Democratic U.S. presidential candidate and former Vice President Joe Biden speaks at his South Carolina primary night rally in Columbia, South Carolina, February 29, 2020.

Elizabeth Frantz | Reuters

Joe Biden rolled out two new plans on Thursday to provide economic relief to struggling Americans as he kicks off his general election campaign against President Donald Trump amid soaring job losses caused by efforts to contain COVID-19. 
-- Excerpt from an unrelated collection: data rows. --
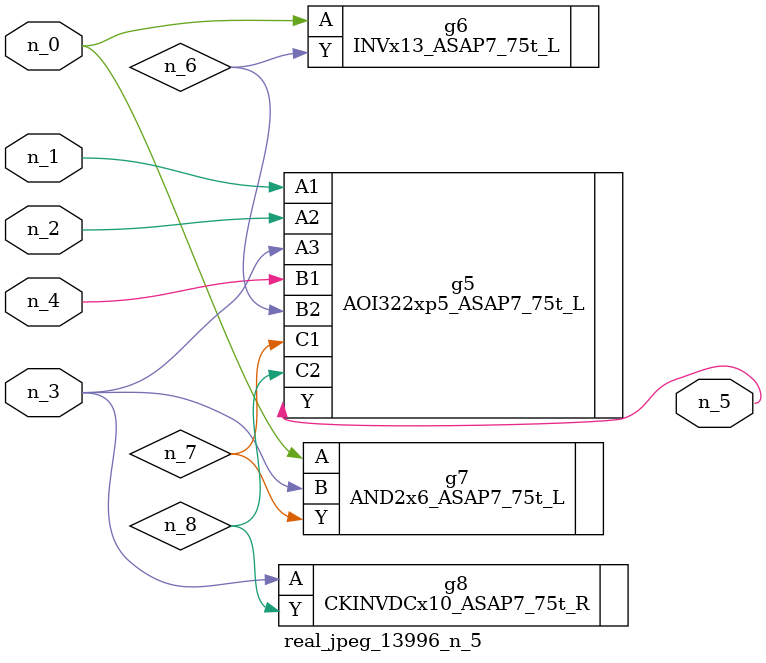
<source format=v>
module real_jpeg_13996_n_5 (n_4, n_0, n_1, n_2, n_3, n_5);

input n_4;
input n_0;
input n_1;
input n_2;
input n_3;

output n_5;

wire n_8;
wire n_6;
wire n_7;

INVx13_ASAP7_75t_L g6 ( 
.A(n_0),
.Y(n_6)
);

AND2x6_ASAP7_75t_L g7 ( 
.A(n_0),
.B(n_3),
.Y(n_7)
);

AOI322xp5_ASAP7_75t_L g5 ( 
.A1(n_1),
.A2(n_2),
.A3(n_3),
.B1(n_4),
.B2(n_6),
.C1(n_7),
.C2(n_8),
.Y(n_5)
);

CKINVDCx10_ASAP7_75t_R g8 ( 
.A(n_3),
.Y(n_8)
);


endmodule
</source>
The former vice president proposed lowering the Medicare eligibility age to 60 from 65 and bolstered his student debt forgiveness plan hours after the Department of Labor released new data showing 6.6 million people filed initial jobless claims last week.

“These unemployment numbers today are another flashing warning sign that our country and our people will endure enormous economic pain. It is our responsibility to move quickly and effectively to help them,” Biden wrote in the plan. 

The two plans mark an effort to address the current crisis while offering a nod to Sen. Bernie Sanders, Biden’s former rival, who exited the Democratic primary contest on Wednesday after running a campaign that energized the party’s young liberals. Sanders had proposed canceling all student loan debt and making comprehensive health care free at the point of service. 

The Medicare plan comes on top of Biden’s existing health-care agenda, which calls for a Medicare-like public option. Lowering the age at which people can buy into Medicare is widely popular among both Democrats and Republicans.

Almost 9 in 10 Democrats and 69% of Republicans favor allowing those as young as 50 to buy into Medicare, according to a Kaiser Family Foundation tracking poll from January 2019

Biden has kept himself at a distance from the more costly and comprehensive “Medicare for All” proposal supported by Sanders. He said his plan to lower the eligibility age would benefit older Americans after the immediate economic woes end. 

“It reflects the reality that, even after the current crisis ends, older Americans are likely to find it difficult to secure jobs,” Biden wrote of the plan. 

He said the plan would be financed “out of general revenues to protect the Medicare Trust Fund.”

The second plan calls for the forgiveness of federal undergraduate student debt for those making under $125,000. The forgiveness would apply to tuition-related expenses for public colleges and universities as well as private institutions primarily serving minority populations. 

“I would finance this new student debt proposal by repealing the high-income ‘excess business losses’ tax cut in the CARES Act,” Biden wrote. “That tax cut overwhelmingly benefits the richest Americans and is unnecessary for addressing the current COVID-19 economic relief efforts.”

The new plan follows Biden’s call last month for forgiving up to $10,000 of federal student debt as a response to the coronavirus crisis. 

Neither of the plans Biden released Thursday provided many specifics. He wrote that he had asked his team to “develop a plan” on both issues, and that more details would be forthcoming. 

“But I believe that as we are being plunged into what is likely to be one of the most volatile and difficult economic times in this country’s recent history, we can take these critical steps to help make it easier for working people to make ends meet,” Biden wrote.